With airfreight demand still buoyant in all regions, Lufthansa Cargo raised its yields excluding currency factors by 10.6-per-cent for the third-quarter period. It generated a positive contribution for the fourth quarter in a row. Nine-month Adjusted EBIT amounted to EUR 98 million (prior-year period: EUR -69 million).
As a result of various factors including residual costs relating to the closure of the Hamburg aircraft overhaul operation and higher material costs, nine-month Adjusted EBIT for Lufthansa Technik decreased by EUR 33 million to EUR 333 million (prior-year period: EUR 366 million).
The LSG Group achieved a nine-month Adjusted EBIT of EUR 66 million (prior-year period: EUR 80 million). The EUR 14 million decline reflects the costs of the group’s ongoing restructuring.

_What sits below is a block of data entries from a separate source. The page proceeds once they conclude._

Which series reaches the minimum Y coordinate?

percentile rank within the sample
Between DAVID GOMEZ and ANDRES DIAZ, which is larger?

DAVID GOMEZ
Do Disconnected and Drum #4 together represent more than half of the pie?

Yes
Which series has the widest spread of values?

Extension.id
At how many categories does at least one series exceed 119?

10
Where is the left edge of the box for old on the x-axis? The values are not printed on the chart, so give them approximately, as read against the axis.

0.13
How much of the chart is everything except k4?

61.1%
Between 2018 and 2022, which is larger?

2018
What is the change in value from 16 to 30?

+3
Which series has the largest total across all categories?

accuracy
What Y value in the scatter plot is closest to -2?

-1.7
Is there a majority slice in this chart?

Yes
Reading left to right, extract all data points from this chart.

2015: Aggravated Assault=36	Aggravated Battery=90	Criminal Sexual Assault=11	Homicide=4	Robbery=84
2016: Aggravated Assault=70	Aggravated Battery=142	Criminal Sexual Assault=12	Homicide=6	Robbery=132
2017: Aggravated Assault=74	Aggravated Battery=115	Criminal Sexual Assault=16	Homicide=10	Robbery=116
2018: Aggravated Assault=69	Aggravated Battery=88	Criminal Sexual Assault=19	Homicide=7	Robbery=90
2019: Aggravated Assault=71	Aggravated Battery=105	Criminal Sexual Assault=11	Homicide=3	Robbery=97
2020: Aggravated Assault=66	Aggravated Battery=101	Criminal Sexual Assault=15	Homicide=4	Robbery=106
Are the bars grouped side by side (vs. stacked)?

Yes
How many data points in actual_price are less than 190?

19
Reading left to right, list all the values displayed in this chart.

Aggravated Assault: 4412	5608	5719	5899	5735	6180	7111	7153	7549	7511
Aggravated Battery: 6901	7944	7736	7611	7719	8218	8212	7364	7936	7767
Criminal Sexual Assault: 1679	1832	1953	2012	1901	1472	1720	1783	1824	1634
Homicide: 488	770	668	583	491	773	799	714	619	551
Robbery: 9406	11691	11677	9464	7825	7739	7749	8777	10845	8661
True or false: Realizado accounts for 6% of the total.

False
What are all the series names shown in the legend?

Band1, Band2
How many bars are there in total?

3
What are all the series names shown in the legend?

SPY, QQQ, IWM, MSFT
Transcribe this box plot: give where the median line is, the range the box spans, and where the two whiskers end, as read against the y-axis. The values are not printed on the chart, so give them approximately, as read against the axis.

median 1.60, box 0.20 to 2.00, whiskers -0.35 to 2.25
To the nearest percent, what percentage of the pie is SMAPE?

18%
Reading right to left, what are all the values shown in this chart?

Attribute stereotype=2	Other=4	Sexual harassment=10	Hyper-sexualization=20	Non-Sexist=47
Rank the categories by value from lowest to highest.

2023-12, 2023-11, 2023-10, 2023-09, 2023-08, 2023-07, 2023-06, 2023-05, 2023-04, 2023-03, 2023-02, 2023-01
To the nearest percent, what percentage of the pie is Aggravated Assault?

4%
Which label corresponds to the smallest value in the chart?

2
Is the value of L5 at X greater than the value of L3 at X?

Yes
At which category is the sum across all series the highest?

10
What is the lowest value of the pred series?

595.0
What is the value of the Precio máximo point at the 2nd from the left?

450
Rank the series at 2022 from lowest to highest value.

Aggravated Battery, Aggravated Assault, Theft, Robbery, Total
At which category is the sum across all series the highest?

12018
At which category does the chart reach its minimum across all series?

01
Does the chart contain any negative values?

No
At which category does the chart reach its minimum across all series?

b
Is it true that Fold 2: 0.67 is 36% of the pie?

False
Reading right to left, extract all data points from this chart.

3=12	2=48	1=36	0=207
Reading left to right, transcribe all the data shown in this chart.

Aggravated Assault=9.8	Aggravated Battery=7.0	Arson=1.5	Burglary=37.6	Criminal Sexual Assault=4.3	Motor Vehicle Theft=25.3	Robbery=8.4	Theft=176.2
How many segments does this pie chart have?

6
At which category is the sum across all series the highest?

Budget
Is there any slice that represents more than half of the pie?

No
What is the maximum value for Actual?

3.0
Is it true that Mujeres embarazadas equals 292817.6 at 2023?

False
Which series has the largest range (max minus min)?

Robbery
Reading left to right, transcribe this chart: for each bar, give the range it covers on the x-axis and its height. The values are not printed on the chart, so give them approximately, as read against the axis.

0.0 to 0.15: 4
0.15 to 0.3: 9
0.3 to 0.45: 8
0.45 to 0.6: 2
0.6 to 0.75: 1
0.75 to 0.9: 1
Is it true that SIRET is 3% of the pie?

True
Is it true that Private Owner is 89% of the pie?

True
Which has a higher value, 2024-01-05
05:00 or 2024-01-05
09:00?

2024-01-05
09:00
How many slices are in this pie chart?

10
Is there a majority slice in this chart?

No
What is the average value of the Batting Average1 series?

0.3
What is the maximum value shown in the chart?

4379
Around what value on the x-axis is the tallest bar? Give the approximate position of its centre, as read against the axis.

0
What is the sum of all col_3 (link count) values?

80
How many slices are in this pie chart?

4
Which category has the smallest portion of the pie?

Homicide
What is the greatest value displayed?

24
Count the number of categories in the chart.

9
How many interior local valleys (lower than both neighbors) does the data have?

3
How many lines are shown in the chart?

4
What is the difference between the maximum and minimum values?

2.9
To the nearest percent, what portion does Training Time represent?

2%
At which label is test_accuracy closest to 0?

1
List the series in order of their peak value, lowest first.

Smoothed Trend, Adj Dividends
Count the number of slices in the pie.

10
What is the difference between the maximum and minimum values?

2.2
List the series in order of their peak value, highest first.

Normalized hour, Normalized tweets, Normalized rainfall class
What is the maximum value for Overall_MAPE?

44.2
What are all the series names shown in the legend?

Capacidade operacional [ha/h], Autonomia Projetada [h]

Fourth-quarter unit revenues are expected to increase slightly on organic capacity growth of 5.5-per-cent. The financial burden of EUR 100 million resulting from strikes in the fourth quarter of last year will not recur. The Group expects to see a fourth-quarter slight reduction in unit costs excluding fuel and currency effects at its passenger airlines. Fuel costs (including Brussels Airlines) are expected to amount to circa EUR 5.3 billion this year. This reflects a cost increase of about EUR 50 million in the fourth quarter (excluding Brussels Airlines). Aviation Services are expected to report an Adjusted EBIT for the year that is broadly on par with its 2016 level.
“The modernization of the Lufthansa Group makes good progress,” concludes Carsten Spohr. “As our strong results confirm, we are successfully implementing our strategic initiatives in all our business segments. This is a great team achievement, to which all our 130,000 employees have made their contribution. Our shared success motivates us to consistently move ahead on this strategic path.”